-- Records shown follows --

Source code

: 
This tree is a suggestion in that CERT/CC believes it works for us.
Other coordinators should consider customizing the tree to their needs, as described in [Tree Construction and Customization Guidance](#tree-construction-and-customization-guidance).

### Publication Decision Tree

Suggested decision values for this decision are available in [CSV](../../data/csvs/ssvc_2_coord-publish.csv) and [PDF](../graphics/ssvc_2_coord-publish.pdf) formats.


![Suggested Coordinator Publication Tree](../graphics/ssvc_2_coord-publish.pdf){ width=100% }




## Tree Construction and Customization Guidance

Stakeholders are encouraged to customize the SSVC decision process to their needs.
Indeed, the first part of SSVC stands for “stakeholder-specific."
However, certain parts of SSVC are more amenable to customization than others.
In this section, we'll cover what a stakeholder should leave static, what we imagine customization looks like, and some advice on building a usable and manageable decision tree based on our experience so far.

-- Records shown concluded --

◆ Instruction:
From the entries above, extract only the lines running from the one containing "This tree is" through the one containing "Stakeholders are encouraged", inclusive.

◆ Response to this task:
This tree is a suggestion in that CERT/CC believes it works for us.
Other coordinators should consider customizing the tree to their needs, as described in [Tree Construction and Customization Guidance](#tree-construction-and-customization-guidance).

### Publication Decision Tree

Suggested decision values for this decision are available in [CSV](../../data/csvs/ssvc_2_coord-publish.csv) and [PDF](../graphics/ssvc_2_coord-publish.pdf) formats.


![Suggested Coordinator Publication Tree](../graphics/ssvc_2_coord-publish.pdf){ width=100% }




## Tree Construction and Customization Guidance

Stakeholders are encouraged to customize the SSVC decision process to their needs.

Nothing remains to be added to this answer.